[TASK INPUT — start]
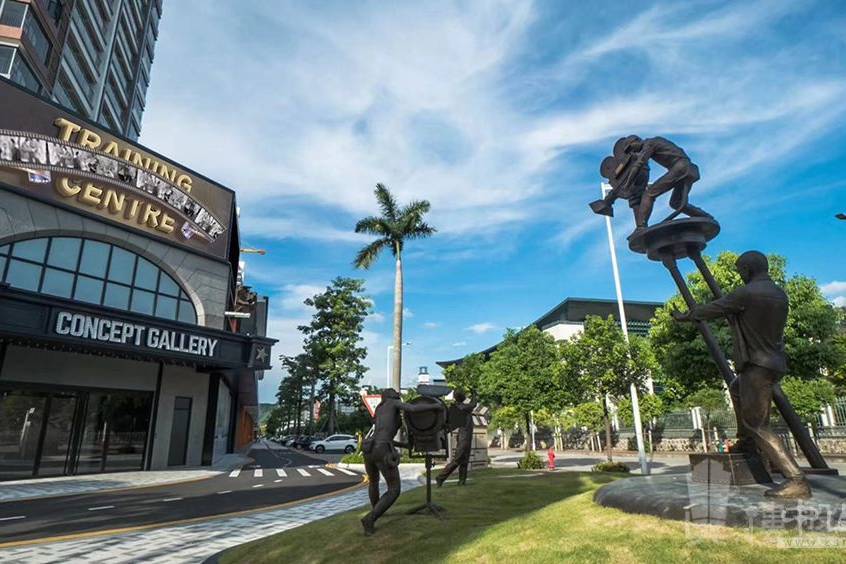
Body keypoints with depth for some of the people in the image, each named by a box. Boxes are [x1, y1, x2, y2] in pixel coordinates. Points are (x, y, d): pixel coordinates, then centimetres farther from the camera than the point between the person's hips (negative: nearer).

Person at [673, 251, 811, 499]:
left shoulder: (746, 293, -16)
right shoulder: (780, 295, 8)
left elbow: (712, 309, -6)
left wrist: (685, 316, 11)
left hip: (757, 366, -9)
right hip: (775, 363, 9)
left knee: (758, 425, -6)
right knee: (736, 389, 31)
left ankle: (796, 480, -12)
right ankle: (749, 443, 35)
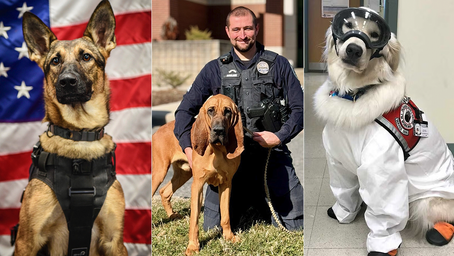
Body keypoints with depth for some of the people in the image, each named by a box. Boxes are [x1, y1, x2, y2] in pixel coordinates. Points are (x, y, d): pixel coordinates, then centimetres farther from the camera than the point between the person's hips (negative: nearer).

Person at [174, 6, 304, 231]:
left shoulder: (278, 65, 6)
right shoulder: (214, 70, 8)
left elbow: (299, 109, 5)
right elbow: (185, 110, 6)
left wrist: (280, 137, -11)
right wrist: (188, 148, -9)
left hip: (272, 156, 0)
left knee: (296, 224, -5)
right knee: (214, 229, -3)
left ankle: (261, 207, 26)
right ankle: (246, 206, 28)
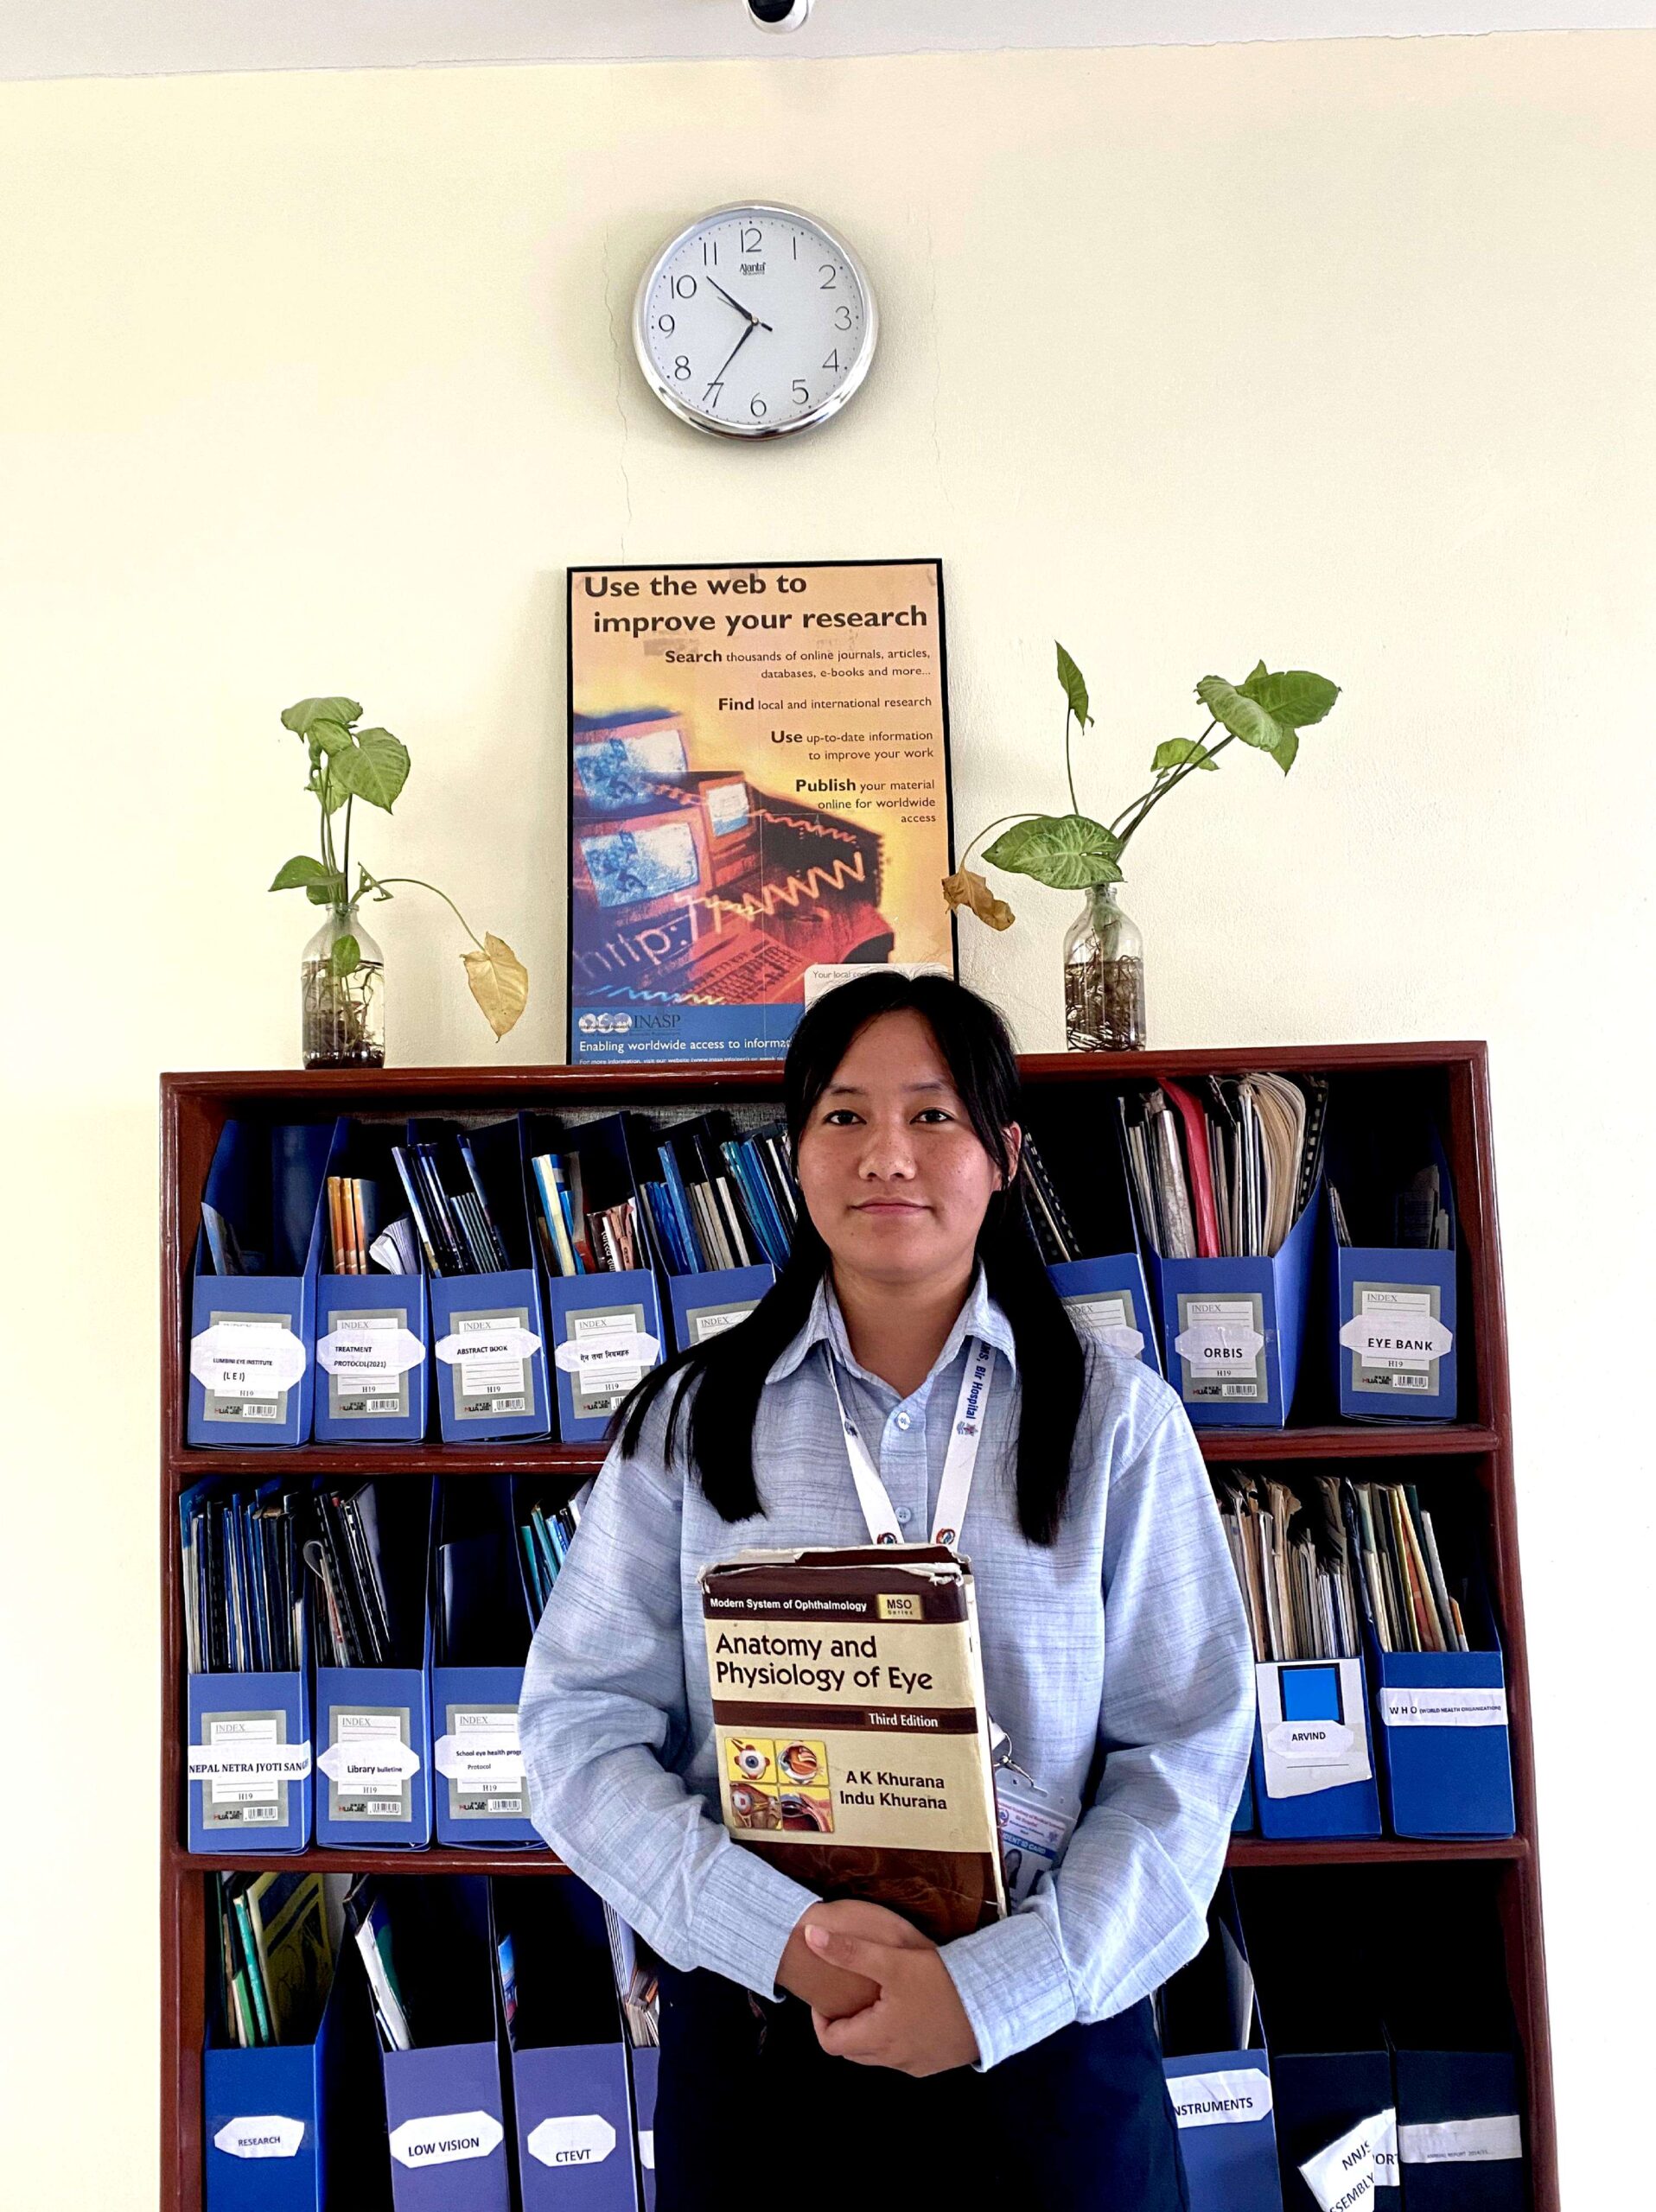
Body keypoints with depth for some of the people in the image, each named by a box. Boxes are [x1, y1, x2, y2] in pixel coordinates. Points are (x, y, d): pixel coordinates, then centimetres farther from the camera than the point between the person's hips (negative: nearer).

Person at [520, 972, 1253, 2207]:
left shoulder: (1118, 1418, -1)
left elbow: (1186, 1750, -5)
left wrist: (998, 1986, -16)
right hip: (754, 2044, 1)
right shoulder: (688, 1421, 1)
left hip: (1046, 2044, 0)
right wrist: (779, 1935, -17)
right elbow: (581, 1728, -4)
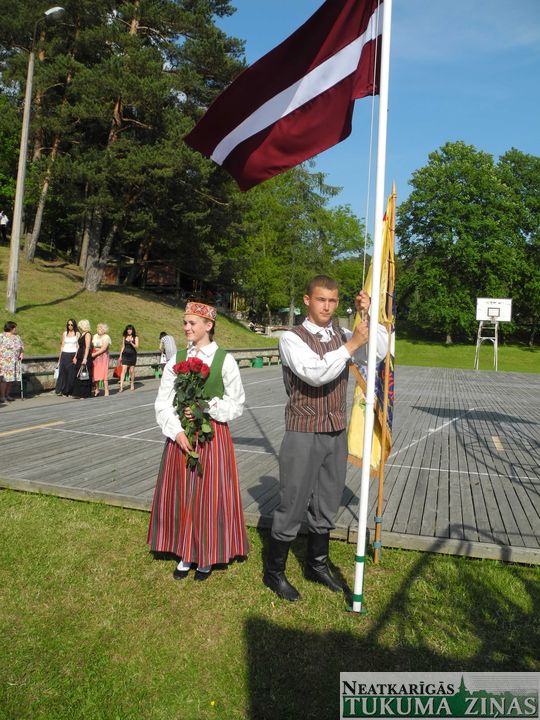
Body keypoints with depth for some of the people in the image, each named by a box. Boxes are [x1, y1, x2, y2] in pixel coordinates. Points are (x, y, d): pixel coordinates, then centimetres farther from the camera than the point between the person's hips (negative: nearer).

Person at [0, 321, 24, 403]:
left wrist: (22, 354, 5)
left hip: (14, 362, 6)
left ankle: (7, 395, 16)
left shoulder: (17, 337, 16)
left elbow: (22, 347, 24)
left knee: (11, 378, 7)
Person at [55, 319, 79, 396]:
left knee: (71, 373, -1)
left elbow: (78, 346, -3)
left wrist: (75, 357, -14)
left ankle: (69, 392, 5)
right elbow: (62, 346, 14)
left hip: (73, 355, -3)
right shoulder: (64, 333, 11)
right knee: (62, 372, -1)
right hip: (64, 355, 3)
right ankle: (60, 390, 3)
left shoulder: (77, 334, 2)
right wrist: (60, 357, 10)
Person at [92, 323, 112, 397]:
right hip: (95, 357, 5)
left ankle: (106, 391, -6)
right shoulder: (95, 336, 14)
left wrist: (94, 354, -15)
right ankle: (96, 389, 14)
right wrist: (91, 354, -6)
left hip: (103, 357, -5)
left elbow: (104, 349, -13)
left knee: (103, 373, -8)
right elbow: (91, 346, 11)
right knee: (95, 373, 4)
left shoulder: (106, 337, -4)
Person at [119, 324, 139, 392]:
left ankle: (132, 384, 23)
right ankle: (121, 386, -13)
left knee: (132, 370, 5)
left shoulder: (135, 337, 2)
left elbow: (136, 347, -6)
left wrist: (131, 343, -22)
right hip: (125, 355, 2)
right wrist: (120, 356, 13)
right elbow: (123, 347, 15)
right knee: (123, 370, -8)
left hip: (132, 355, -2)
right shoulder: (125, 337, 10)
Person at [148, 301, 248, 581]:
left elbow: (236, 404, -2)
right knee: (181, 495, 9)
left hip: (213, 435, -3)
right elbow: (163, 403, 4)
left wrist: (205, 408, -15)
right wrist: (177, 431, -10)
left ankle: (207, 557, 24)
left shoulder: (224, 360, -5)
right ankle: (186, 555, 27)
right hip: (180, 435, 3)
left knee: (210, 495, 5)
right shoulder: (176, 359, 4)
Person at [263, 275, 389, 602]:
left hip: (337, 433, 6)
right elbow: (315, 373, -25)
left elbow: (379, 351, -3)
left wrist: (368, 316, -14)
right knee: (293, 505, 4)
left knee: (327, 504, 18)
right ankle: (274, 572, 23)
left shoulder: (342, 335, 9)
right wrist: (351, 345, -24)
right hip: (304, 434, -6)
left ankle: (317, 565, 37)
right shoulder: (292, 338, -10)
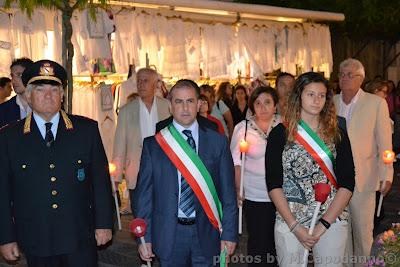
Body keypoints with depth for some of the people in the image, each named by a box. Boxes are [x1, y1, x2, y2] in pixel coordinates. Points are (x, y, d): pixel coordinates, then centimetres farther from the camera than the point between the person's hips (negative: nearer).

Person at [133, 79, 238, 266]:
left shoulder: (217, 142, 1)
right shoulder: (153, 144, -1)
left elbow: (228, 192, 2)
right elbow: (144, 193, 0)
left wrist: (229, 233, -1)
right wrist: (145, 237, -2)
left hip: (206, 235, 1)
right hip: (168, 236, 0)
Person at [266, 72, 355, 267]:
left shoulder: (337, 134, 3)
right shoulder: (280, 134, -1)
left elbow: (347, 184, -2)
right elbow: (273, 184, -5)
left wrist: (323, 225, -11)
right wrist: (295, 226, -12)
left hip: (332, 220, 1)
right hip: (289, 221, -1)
[TASK INPUT — finish]
▶ **WHAT YOU SHOULD DO**
Given the records above, return exactly the lines starting at the line containing "right hip: (125, 355, 2)" and ending at the line containing "right shoulder: (292, 338, -10)", including both.

▶ **SOLUTION BELOW**
right hip: (125, 355, 2)
right wrist: (120, 356, 13)
right elbow: (123, 347, 15)
right knee: (123, 370, -8)
left hip: (132, 355, -2)
right shoulder: (125, 337, 10)
Person at [148, 301, 248, 581]:
left elbow: (236, 404, -2)
right knee: (181, 495, 9)
left hip: (213, 435, -3)
right elbow: (163, 403, 4)
left wrist: (205, 408, -15)
right wrist: (177, 431, -10)
left ankle: (207, 557, 24)
left shoulder: (224, 360, -5)
right ankle: (186, 555, 27)
right hip: (180, 435, 3)
left knee: (210, 495, 5)
right shoulder: (176, 359, 4)
Person at [263, 275, 389, 602]:
left hip: (337, 433, 6)
right elbow: (315, 373, -25)
left elbow: (379, 351, -3)
left wrist: (368, 316, -14)
right knee: (293, 505, 4)
left knee: (327, 504, 18)
right ankle: (274, 572, 23)
left shoulder: (342, 335, 9)
right wrist: (351, 345, -24)
right hip: (304, 434, -6)
left ankle: (317, 565, 37)
right shoulder: (292, 338, -10)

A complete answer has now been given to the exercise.